Representative Eliot Engel (D-NY) said:
I would like to see a two-state solution where a state of Palestine would live peacefully next to the state of Israel. But, this is not the way to get there. In fact, making Palestine a “nonmember observer state” outside of bilateral negotiations with Israel places the cart before the horse and eliminates the incentives for the Palestinians to engage in any type of dialogue with Israel.
Indeed, the international community has its incentives for the Palestinians totally backwards. Hamas shoots thousands of rockets at Israel and gets visits and legitimization from the international community. The Palestinian Authority is unwilling to engage in dialogue to reach a compromise with Israel and becomes a non-member observer state. Rewarding these actions is like putting the car in reverse and stepping on the gas.
This is not the way to get the parties to the table to negotiate a two-state solution. Rather, it is the way to get both sides to harden their positions. I want to see peace in the Middle East, but sadly we’re not going to get there like this.’
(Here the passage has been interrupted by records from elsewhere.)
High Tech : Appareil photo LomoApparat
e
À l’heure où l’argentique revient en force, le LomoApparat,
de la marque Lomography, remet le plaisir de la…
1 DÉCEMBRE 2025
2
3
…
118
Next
Representative Jerrold Nadler (D-NY) said:
Today’s vote at the United Nations will unfortunately do nothing to advance the cause of peace between Israelis and Palestinians or to create two secure states. My longstanding belief is that peace and security will never be achieved unilaterally, but only through committed two-party negotiations. Only direct Israeli-Palestinian negotiations can result in a viable two-state solution - with an independent Palestinian state established with adequate and agreed upon security guarantees for Israel. I truly hope that we can soon return to good faith, bilateral negotiations. I commend President Obama and Ambassador Rice for their thoughtful opposition to today’s misguided approach to peace-building.
Representative Nita Lowey (D-NY) said:
Today’s decision by the United Nations General Assembly to grant enhanced status to the Palestinian Authority is a mistake that will set back - not hasten - prospects for a lasting peace between Israel and the Palestinians. A genuine and lasting peace between Israel and the Palestinians can only be achieved through a negotiated settlement between the parties themselves. Rather than engaging in these direct negotiations, it is disturbing that the Palestinians have chosen instead to undertake unilateral measures through international organizations. It is in our interest and that of Israel to support the Palestinian Authority’s ability to provide basic services through economic and security assistance, but that is predicated on the willingness of the Palestinian Authority to negotiate directly with Israel. I have encouraged the Administration to use all diplomatic tools at their disposal, monetary or otherwise, to make our opposition to such unilateral steps clear, and to encourage the Palestinian Authority to return to direct meaningful negotiations with Israel.
Representative Carolyn McCarthy (D-NY):
Today’s U.N. vote to recognize a virtual Palestinian state undermines true peace with Israel, when only through direct negotiations with Israel can the Palestinians achieve a fully-recognized state with agreed-upon borders. It’s especially appalling that this unilateral, backdoor attempt at statehood comes just days after hundreds of rockets launched from Gaza towards Israeli cities - terrorist attacks that the Palestinian Authority failed to stop before bringing its people to the brink of war. We must stand up to reject violence and terrorism and support only a mutual agreement to statehood through direct negotiations between the Israelis and Palestinians themselves. I strongly oppose today’s vote and urge my colleagues to do the same.